To-do list:
**A.** Decide whether each statement below agrees with the passage on soil health that follows. For each, answer yes or no and quote the exact words from the passage that settle it.
(i) Over the last 70 years, average Soil Organic Carbon levels in India have dropped from about one percent to 0.3 percent.
(ii) With a long enough fallow period, natural vegetation can bring back all of the carbon a piece of land has lost.
(iii) Fields given heavy doses of fertilizer stay fertile even when the soil loses its microorganisms.
**B.** Write the next part of the passage on India's soil health, picking up right after its final sentence.

“How we nourish our soils dictates the crops we grow and ultimately defines our quality of life.” This truth, though timeless, could have been framed by Roosevelt when he warned that “the nation that destroys its soil destroys itself.” His words, spoken in another era, carry an urgency today that India can no longer afford to ignore. Soil health is not a peripheral concern; it is the foundation of our food security, our water systems, our climate resilience and indeed, our very survival as a nation.
Over the past seventy years, India’s Soil Organic Carbon (SOC), the very lifeblood of soil fertility, has been steadily bleeding away. Multiple studies, including assessments by national research bodies, confirm that average SOC levels have fallen from around one percent to a shocking 0.3 percent in last 70 years. This seemingly small percentage drop represents a profound loss in the soil’s capacity to retain moisture, store nutrients and sustain microbial life. Without the invisible armies of microorganisms that cycle nutrients and create fertile conditions, even fields treated with heavy doses of fertilizers can become unresponsive and infertile. Our agricultural policies and practices have, for decades, leaned on monocropping, deep tillage, excessive irrigation and chemical inputs, all of which have accelerated the depletion of organic matter and destabilized the delicate soil ecosystem.
One comprehensive Indian meta-analysis does report substantial losses in SOC. In comparison to native forest lands, grasslands, plantation lands, cultivated lands, barren lands and horticulture lands showed SOC losses of approximately 36.1%, 35.5%, 31.1%, 27.3%, and 11.5%, respectively. The encouraging finding is that given adequate fallow periods, sometimes as long as fifty years, natural vegetation can reclaim the land and restore 60 to 86 percent of the lost carbon. This tells us that soil degradation is not inevitable; it can be reversed, but only with time, patience and ecological sensitivity.

Extracted material:
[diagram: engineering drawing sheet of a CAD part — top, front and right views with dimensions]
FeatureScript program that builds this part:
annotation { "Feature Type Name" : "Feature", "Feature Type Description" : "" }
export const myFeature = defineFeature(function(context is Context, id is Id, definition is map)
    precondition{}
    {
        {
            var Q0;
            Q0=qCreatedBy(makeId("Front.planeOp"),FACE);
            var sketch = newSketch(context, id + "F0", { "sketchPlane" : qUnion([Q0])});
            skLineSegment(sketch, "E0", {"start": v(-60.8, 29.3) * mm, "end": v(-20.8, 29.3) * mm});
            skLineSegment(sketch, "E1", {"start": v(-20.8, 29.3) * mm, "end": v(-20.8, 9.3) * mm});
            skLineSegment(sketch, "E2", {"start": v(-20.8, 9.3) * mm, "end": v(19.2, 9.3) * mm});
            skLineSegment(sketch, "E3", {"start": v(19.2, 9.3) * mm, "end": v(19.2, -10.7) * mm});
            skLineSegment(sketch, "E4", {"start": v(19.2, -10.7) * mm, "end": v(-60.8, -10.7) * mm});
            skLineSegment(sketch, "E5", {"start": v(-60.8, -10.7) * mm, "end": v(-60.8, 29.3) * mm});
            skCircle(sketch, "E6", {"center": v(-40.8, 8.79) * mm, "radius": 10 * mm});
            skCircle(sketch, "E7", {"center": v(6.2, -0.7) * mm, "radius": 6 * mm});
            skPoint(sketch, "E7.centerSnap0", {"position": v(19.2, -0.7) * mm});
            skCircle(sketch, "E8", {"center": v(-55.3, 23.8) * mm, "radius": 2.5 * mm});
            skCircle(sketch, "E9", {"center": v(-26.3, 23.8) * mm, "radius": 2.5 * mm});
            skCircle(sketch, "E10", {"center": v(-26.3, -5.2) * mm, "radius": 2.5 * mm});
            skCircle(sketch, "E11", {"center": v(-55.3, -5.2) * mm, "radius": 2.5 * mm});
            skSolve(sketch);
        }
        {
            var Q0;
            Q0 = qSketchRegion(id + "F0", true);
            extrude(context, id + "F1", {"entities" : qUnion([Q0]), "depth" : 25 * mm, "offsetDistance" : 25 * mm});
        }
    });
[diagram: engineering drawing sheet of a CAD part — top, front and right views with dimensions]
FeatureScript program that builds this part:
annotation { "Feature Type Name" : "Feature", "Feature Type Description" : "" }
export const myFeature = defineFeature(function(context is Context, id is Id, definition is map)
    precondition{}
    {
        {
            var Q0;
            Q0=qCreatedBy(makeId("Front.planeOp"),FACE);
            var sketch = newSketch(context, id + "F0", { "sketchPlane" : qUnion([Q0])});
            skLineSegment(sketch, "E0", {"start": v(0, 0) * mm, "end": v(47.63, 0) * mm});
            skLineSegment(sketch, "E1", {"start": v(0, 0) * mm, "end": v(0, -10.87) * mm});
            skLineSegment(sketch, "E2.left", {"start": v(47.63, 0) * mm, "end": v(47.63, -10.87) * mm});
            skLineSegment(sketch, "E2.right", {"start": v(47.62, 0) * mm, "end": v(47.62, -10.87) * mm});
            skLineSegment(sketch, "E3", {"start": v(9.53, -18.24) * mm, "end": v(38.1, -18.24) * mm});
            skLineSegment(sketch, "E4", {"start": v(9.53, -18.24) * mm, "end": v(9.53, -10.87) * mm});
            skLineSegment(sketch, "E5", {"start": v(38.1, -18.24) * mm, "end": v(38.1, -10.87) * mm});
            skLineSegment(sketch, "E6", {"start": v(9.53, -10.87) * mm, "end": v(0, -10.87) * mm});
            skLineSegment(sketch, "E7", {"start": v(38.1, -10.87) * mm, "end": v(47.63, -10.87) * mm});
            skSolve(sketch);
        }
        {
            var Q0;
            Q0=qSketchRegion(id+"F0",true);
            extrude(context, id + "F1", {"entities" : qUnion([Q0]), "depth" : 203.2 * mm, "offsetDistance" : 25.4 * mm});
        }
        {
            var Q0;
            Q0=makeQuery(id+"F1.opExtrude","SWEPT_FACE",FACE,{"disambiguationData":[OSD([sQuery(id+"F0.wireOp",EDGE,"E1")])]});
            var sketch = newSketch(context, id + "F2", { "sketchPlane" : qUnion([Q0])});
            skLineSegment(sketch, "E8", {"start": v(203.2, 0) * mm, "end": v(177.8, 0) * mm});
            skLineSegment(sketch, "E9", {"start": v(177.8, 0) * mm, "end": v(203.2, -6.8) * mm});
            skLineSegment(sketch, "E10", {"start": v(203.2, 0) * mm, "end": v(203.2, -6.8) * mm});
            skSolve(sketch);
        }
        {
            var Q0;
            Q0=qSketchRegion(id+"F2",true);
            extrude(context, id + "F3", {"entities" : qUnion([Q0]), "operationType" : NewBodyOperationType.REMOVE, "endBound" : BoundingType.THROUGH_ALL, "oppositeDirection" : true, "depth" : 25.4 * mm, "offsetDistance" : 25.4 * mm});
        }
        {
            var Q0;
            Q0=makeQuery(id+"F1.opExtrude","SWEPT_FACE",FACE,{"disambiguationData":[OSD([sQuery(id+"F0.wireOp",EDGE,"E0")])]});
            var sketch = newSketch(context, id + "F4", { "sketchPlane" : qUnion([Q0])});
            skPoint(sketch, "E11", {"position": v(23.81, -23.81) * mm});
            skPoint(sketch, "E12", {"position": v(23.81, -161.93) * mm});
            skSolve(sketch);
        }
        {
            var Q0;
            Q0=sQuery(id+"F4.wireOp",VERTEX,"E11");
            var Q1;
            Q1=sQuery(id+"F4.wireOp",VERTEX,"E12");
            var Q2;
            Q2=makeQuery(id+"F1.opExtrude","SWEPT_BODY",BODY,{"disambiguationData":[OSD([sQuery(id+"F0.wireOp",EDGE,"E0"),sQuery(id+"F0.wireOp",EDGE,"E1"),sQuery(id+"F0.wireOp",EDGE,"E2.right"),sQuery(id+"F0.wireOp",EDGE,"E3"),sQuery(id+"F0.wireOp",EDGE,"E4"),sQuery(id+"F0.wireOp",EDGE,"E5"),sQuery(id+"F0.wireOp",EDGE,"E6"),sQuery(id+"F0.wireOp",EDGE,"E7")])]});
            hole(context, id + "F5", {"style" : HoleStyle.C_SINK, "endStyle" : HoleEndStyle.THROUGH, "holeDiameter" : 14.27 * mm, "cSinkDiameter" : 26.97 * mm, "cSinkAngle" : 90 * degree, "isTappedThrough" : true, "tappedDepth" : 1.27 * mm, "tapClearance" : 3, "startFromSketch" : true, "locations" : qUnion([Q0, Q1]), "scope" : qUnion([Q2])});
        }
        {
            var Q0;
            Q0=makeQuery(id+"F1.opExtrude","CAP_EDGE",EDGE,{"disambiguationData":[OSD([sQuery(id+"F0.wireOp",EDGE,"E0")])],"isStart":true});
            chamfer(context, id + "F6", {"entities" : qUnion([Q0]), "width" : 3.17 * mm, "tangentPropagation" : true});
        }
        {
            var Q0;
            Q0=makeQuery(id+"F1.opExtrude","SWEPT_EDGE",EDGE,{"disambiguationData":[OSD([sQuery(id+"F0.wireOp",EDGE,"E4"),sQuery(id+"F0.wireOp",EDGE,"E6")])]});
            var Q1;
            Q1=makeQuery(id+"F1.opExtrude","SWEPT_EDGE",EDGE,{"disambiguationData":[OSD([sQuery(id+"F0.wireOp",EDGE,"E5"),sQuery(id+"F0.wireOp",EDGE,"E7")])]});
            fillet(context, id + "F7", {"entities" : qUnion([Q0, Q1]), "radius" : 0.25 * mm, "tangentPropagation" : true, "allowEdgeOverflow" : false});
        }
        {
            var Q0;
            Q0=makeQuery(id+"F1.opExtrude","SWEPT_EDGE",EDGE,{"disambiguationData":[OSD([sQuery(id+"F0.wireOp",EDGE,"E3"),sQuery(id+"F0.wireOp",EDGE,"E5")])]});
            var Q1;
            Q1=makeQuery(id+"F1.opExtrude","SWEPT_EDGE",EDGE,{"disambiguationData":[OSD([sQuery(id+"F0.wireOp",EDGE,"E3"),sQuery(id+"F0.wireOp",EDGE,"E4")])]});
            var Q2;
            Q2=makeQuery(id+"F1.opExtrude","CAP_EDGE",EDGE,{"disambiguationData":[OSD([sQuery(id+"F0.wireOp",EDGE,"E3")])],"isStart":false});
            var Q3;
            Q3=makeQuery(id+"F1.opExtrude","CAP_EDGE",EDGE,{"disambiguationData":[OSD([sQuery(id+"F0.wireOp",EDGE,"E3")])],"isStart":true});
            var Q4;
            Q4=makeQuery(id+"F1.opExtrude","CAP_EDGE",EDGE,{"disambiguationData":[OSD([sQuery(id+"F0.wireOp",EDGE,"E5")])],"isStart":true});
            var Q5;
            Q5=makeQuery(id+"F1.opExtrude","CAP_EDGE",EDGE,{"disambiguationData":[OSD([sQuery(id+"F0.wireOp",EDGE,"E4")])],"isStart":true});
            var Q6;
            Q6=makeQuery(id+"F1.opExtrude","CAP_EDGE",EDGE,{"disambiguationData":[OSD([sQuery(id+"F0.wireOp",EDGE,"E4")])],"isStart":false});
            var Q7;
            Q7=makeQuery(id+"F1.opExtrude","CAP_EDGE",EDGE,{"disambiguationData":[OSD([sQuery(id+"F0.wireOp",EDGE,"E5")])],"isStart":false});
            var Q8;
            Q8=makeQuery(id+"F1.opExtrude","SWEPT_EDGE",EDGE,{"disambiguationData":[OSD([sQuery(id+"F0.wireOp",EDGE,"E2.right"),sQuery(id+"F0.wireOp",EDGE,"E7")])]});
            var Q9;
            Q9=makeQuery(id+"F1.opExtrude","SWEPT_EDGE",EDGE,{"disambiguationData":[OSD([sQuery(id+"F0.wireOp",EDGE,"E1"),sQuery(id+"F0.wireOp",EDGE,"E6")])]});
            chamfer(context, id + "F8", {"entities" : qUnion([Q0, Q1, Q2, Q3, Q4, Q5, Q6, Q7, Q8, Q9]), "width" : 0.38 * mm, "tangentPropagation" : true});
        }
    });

Responses to the exercise:
**A.**
(i) Yes: "average SOC levels have fallen from around one percent to a shocking 0.3 percent in last 70 years"
(ii) No: "natural vegetation can reclaim the land and restore 60 to 86 percent of the lost carbon"
(iii) No: "even fields treated with heavy doses of fertilizers can become unresponsive and infertile"

**B.**
The crisis in our soils cannot be separated from the crisis in our water. India is the largest extractor of groundwater in the world, withdrawing about a quarter of the planet’s total groundwater each year. Nearly 90 percent of this is used for agriculture. Official estimates from the Central Ground Water Board show that about seventeen percent of our administrative blocks are over-exploited, meaning more water is pumped out than can be naturally replenished. Another five percent are in critical condition and fourteen percent are semi-critical. When groundwater is mined faster than nature can replace it, the damage is not confined to the aquifers; the very structure of the soil above is altered. Falling water tables increase the risk of salinization, a slow poisoning that reduces crop yields and eventually renders the land unfit for cultivation. Compacted, dehydrated soils also lose their ability to host the microbial diversity that underpins fertility. What we are witnessing is a twin erosion, of soil quality and water security, unfolding in parallel, each accelerating the other.
Against this backdrop, the search for a different agricultural model is not just desirable, it is imperative. This is where regenerative agriculture offers a credible and hopeful pathway. At its heart lies the recognition that soil is not an inert medium but a living ecosystem, where countless organisms work in harmony to recycle nutrients, build structure and store carbon. Regenerative agriculture does not seek merely to sustain what remains; it seeks to rebuild what has been lost. It works with nature’s processes instead of overriding them with chemicals and machinery.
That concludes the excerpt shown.